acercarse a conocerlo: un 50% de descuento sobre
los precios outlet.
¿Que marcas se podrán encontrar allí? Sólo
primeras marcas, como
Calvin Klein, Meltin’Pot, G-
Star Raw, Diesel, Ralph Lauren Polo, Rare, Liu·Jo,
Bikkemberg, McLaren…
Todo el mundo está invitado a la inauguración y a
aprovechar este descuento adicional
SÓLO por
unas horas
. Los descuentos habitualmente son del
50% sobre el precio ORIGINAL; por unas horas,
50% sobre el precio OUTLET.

━━━━━━━━━━━━━━━━━━━━

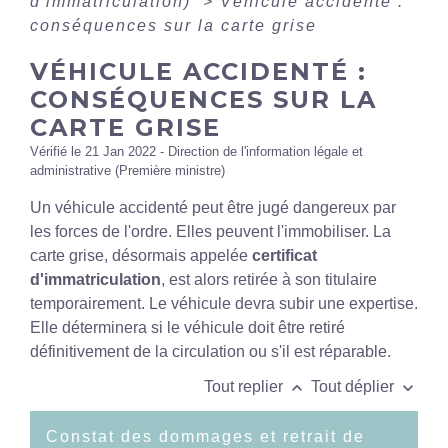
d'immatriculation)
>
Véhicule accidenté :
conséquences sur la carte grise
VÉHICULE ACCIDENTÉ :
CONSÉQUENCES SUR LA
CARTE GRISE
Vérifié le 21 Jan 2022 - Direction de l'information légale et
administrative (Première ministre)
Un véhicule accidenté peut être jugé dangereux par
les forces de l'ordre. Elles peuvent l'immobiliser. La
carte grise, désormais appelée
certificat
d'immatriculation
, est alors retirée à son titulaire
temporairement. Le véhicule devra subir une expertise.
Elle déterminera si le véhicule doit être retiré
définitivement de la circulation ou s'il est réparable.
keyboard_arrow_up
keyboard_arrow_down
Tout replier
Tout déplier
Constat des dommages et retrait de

━━━━━━━━━━━━━━━━━━━━

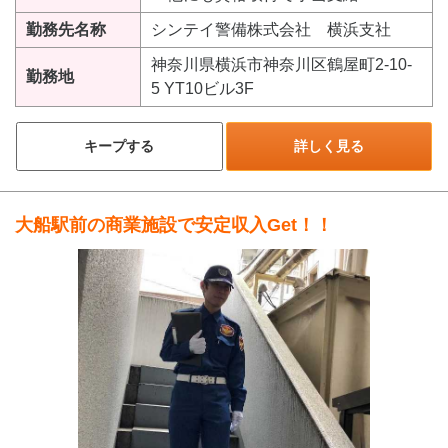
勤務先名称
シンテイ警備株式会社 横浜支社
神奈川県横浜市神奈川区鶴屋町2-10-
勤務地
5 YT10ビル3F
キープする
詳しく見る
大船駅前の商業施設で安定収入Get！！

━━━━━━━━━━━━━━━━━━━━

EXERCISE >>
Filter this listing and copy only the lines holding the word "sobre".

ANSWER AREA >>
acercarse a conocerlo: un 50% de descuento sobre
50% sobre el precio ORIGINAL; por unas horas,
50% sobre el precio OUTLET.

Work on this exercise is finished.